Schedule the daily production email

Build the report once. Then schedule it to email at the cadence that matches your shift:

  • Bakery / pastry: 6 p.m. evening email with tomorrow's bake list grouped by product. Or 3 a.m. for stores that bake overnight.
  • Florist: 7 a.m. email with today's arrangements plus tomorrow's pre-orders.
  • Catering: Friday afternoon email with Saturday + Sunday combined, broken down by menu item.
  • Meal-kit: Sunday evening email with the week's pick-and-pack plan grouped by SKU.

Add the AI summary toggle and the kitchen lead sees a one-line narrative at the top - "32 orders ship tomorrow; 4 are gift orders flagged for a personal note; 1 is overdue from last week" - before opening anything.

FAQ

Can Shopify Admin show orders by delivery date instead of order date?

No. The Orders tab and Shopify Analytics both filter and sort by order-creation date or fulfilment status. Line-item properties (where delivery date is stored) are not exposed as filterable fields anywhere in native Shopify reporting.

Why does Shopify store delivery dates in line-item properties instead of a dedicated field?

Shopify's order schema is fixed. Anything custom - delivery date, gift message, engraving text, allergy notes - has to go into order notes, order metafields, or line-item properties. Most date-picker apps choose line-item properties because the data is naturally per item.

I run a bakery / catering / florist on Shopify. Will this work for me?

Yes - this is the primary use case for the feature. Any merchant whose customers choose a delivery date at checkout (via a date-picker app or a custom property) can build a daily production report grouped by product. Setup is a single custom column.

What if my checkout uses a different property name than "Delivery Date"?

Replace the string in the formula with whatever your storefront actually writes. Common names: Delivery Date, Send Date, Ship Date, Gift Date, delivery_date. The case in the property name matters - it must match exactly.

What date formats does date_value support?

date_value auto-detects common formats (ISO 2026-06-15, US 06/15/2026, written June 15, 2026, and similar). For non-standard layouts, pass an explicit format string as the second argument: date_value(text, "DD/MM/YYYY").

Does this work with date-picker apps like Zapiet, Bukket, Order Delivery Date, BSS Date Picker?

Yes.

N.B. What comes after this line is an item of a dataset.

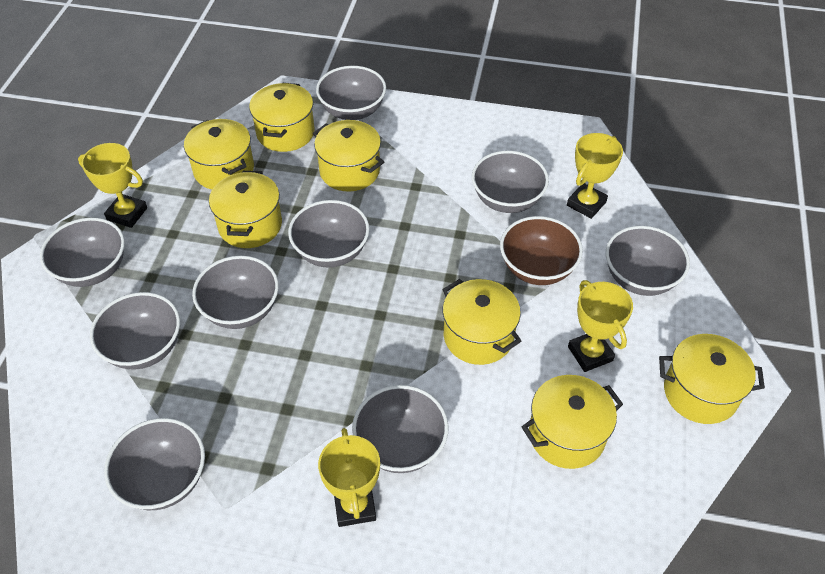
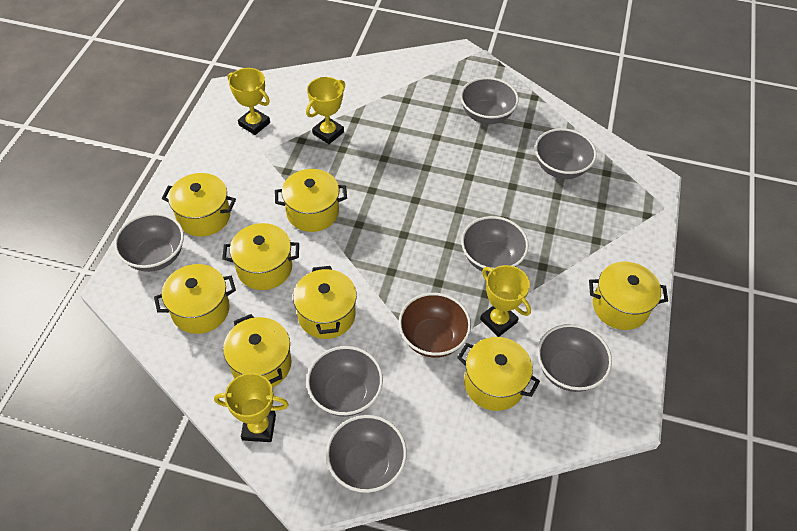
grey bowl: [40,218,125,287] [90,292,180,369] [104,418,205,510] [192,256,279,329] [288,200,370,268] [316,66,386,120] [352,385,449,473] [472,151,549,213] [606,226,690,296] = 9 -> [114,213,184,272] [306,346,383,416] [326,415,407,493] [460,77,519,124] [461,216,529,273] [535,128,597,179] [537,324,612,392] = 7
yellow pot: [184,119,254,189] [209,171,282,248] [249,83,315,152] [313,120,384,192] [442,279,521,365] [521,375,623,469] [659,334,765,424] = 7 -> [154,264,236,334] [162,173,236,237] [222,223,299,290] [223,314,292,388] [275,169,347,232] [293,266,357,339] [457,337,540,411] [589,262,668,330] = 8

Any app that writes its data into a line-item property is compatible. The four named above all use this mechanism. If you are unsure how your app stores the date, open any order with a delivery date set and look at the line-item properties shown under the product.

Can I do the same for delivery slots or other property types?

Yes. Properties extract as text by default. For dates, use date_value. For numbers, wrap with int or float. For lists, use json_array_elements. Combine multiple property extractions on the same report - typical use is one column for the date plus one column for the time slot, then group by both.

How is this different from Shopify metafields?

Metafields are stored per-order (or per-product, per-customer) - one value per parent entity. Line-item properties are stored per line item, which is what you want when the date is specific to the item being shipped, not the order as a whole.

Can I combine this with multi-store reporting?

Yes. Multi-store aggregation happens at the data layer, so a delivery-date report built on order items works across linked stores automatically. Useful when you run separate Shopify stores per region but produce from one kitchen.

Can the daily production list be emailed automatically?

Yes. Use scheduled reports to email the report at any cadence (daily, weekly, custom cron). Choose a format - PDF for printing, XLSX for spreadsheet edits, CSV for import into a kitchen-display system.

Why this matters

For a bakery, a catering service, or a florist, the delivery date drives the entire daily operation. Native Shopify cannot surface it. The standard workaround is exporting CSV and parsing in Excel - fine on day one and a tax on every following day. date_value over json_path turns the property into a first-class column. Twenty seconds of formula buys you a permanent dashboard and a daily production list that emails itself.